__Text section__.
----------------------------------------

Ken Arkwright Exposed Again

Last week JewglePerth asked:  Is the Perth Jewish community prepared to tolerate intellectual dishonesty?  The answer, unfortunately, appears to be that it will.

It seems hard to believe, but a week after the Maccabean was made aware of plagiarism by Ken Arkwright, not only have they failed to acknowledge an exposed breach of journalistic ethics, not only have they failed to suspend their correspondent in the face of untenable circumstances, not only have they published another “Did you Know” column, not only is the column once again reproducing material from a website without referencing it, but that website once again happens to be Wikipedia!

Approximately 80% of the text in the article published this week is lifted from Wikipedia, as referenced below.  There is no link in the Maccabean item to the source, and once again, the reader is under the impression that this is the intellectual creation and scholarly research of Mr Ken Arkwright.

For the Wikipedia item please visit

http://en.wikipedia.org/wiki/Gl%C3%BCckel_of_Hameln

Maccabean Column:

Gluckel of Hamelin, whose Hebrew name was Glikl bat Judah Leib, was born in 1646 in Hamburg, and she died in 1724 in Metz, Alsace-Loraine. She became a Jewish businesswomen centuries before the Women’s Liberation Movement.  She wrote in Judeo-German, the forerunner to Yiddish.  The first part of her written legacy is a Living Will that was intended to guide her descendants to live ethical lives. 

Wikipedia:

Glückel of Hameln (also spelled Gluckel or Glikl of Hamelin; also known as Glikl bas Judah Leib) (1646, Hamburg – September 19, 1724, Metz) was a Jewish businesswoman and diarist…… Written in Yiddish, her diaries were originally intended for her descendants. The first part is actually a living will urging them to live ethical lives.

 

Maccabean Column

Historians discovered much later the Glukel diaries, and they started to appreciate her account of life at that time.  Glukel and her husband Chaim lived in Hamburg.  Chaim was an affluent Hamburg businessman and Glukel was already involved in his business during his lifetime. Chaim died in 1689, when she took over the business.  She traded with businesses in Vienna, Paris, Berlin, Leipzig and Metz.

----------------------------------------

__Exercise data__.
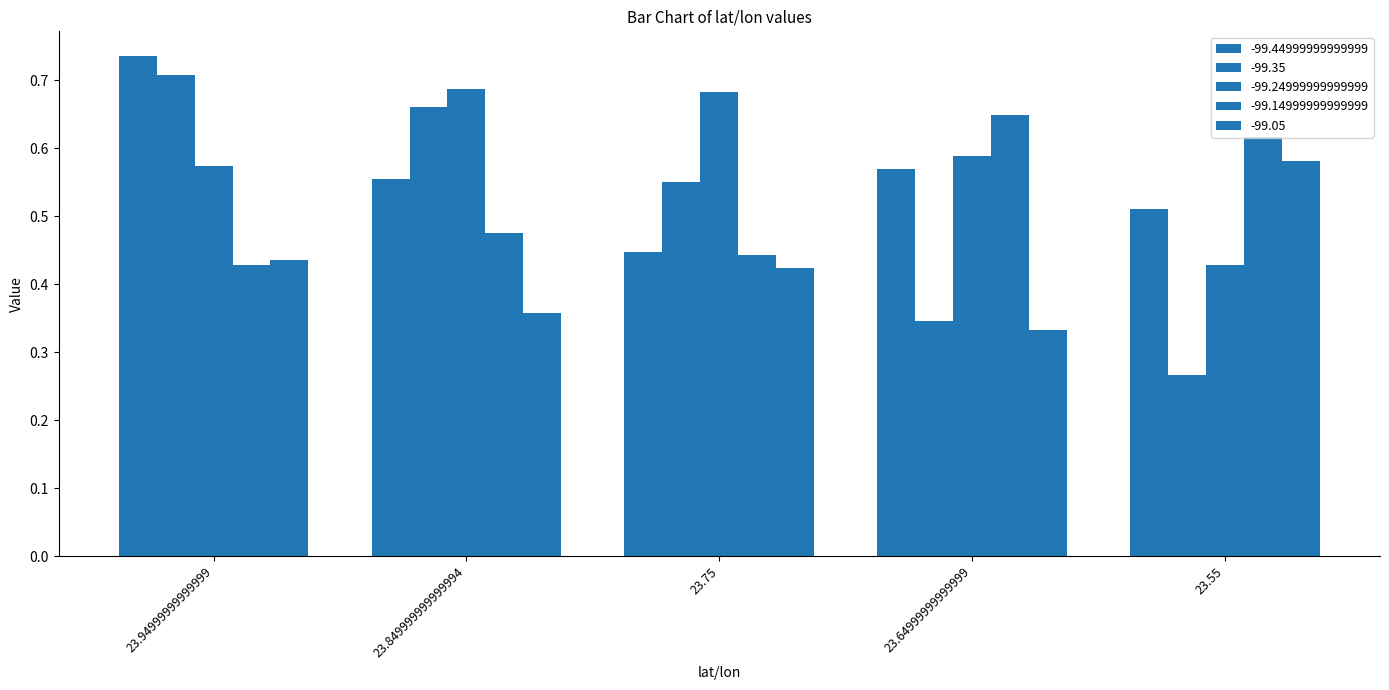

What is the greatest value displayed?

0.7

----------------------------------------

__Request A__. Which cities does the Maccabean column quoted in the post about Ken Arkwright say Glukel traded with?
__Request B__. Repeat the part of the post about Ken Arkwright that opens with the words containing "Glückel of Hameln" and closes with "them to live ethical lives.".
__Request C__. According to the post about Ken Arkwright, roughly what share of the text in this week's article was taken from Wikipedia?
Draw only on the post about Ken Arkwright.

__Written solution A__. Vienna, Paris, Berlin, Leipzig, Metz

__Written solution B__.
Glückel of Hameln (also spelled Gluckel or Glikl of Hamelin; also known as Glikl bas Judah Leib) (1646, Hamburg – September 19, 1724, Metz) was a Jewish businesswoman and diarist…… Written in Yiddish, her diaries were originally intended for her descendants. The first part is actually a living will urging them to live ethical lives.

__Written solution C__. Approximately 80%